- [Task statement]:
Among the records, which lines hold the word "first"? Pick them out.

*** Material for this exercise ***

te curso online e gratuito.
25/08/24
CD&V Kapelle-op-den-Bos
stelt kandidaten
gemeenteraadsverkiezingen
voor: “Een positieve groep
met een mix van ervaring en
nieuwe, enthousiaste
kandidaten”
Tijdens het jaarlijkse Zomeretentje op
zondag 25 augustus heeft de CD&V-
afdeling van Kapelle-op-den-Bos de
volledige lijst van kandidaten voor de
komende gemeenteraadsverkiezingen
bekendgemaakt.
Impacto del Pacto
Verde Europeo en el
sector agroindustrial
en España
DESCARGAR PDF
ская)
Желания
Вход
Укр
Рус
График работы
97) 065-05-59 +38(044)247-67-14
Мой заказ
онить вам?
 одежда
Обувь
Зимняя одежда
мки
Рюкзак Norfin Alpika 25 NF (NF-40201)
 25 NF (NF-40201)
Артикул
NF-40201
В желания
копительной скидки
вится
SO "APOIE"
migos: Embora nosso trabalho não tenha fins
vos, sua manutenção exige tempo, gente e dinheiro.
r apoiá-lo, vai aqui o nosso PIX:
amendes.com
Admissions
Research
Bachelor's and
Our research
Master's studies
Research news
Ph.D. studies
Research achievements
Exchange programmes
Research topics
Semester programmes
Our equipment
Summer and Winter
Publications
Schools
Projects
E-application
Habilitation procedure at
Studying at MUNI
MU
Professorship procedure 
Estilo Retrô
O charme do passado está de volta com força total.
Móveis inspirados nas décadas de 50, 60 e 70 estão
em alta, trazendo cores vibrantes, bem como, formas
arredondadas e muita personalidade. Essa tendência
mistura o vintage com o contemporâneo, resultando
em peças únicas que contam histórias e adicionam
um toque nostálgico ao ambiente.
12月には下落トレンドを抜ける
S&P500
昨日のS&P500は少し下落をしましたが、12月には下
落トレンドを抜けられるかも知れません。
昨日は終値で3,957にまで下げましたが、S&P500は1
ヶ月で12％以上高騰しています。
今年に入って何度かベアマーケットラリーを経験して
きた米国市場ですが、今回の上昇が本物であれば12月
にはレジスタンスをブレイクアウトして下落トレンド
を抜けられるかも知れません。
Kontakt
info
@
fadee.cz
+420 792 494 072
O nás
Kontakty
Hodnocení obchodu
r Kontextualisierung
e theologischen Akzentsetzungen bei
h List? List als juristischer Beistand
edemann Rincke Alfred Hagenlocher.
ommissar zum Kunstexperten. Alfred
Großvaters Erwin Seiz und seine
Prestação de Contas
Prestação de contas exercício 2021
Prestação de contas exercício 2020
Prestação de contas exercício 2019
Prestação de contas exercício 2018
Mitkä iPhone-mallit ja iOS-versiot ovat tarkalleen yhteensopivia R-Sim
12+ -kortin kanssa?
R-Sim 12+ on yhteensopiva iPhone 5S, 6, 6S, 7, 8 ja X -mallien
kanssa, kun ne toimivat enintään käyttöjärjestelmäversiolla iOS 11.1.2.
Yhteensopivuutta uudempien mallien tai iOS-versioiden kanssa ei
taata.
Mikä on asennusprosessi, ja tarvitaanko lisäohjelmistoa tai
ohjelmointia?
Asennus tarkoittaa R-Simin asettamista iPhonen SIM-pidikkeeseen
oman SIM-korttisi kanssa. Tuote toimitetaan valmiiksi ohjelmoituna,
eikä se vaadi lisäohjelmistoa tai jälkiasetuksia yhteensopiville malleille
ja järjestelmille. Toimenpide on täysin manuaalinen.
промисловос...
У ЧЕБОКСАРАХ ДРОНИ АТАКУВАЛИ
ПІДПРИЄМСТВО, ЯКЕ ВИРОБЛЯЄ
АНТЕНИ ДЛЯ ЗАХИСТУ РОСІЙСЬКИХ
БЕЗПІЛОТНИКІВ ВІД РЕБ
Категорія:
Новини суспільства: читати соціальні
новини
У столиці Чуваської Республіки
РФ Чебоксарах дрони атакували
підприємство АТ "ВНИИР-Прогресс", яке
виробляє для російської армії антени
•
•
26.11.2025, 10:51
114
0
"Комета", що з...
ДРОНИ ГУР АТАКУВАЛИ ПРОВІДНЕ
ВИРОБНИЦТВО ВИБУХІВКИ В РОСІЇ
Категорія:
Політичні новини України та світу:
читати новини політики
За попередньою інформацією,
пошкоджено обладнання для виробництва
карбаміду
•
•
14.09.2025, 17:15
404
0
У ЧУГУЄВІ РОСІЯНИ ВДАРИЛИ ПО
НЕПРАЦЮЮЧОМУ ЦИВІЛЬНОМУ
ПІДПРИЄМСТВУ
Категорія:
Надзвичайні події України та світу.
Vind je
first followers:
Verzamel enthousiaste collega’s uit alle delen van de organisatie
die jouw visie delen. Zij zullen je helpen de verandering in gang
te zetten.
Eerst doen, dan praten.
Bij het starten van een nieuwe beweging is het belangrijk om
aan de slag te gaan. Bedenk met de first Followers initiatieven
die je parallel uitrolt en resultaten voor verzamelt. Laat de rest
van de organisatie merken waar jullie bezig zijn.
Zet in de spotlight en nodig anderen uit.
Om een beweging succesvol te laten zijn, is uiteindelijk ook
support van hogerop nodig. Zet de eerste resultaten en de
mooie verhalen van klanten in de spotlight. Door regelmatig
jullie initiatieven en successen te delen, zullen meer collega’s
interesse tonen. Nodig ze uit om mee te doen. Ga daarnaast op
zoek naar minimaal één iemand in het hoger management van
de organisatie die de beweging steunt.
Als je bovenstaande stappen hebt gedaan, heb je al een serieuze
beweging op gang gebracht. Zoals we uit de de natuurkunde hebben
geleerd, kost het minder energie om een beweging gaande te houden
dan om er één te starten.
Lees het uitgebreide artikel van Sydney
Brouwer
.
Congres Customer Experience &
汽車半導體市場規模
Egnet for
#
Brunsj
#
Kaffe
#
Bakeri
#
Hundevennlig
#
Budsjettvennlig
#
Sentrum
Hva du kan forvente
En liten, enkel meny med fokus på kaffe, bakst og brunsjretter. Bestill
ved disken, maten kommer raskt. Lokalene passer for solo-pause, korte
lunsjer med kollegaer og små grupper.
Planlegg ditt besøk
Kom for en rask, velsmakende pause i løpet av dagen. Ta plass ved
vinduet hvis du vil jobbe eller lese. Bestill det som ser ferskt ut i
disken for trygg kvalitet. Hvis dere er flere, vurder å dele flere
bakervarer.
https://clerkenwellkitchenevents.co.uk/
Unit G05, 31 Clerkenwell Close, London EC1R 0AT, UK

*** End of Material for this exercise ***

- [Expected output]:
first followers:
aan de slag te gaan. Bedenk met de first Followers initiatieven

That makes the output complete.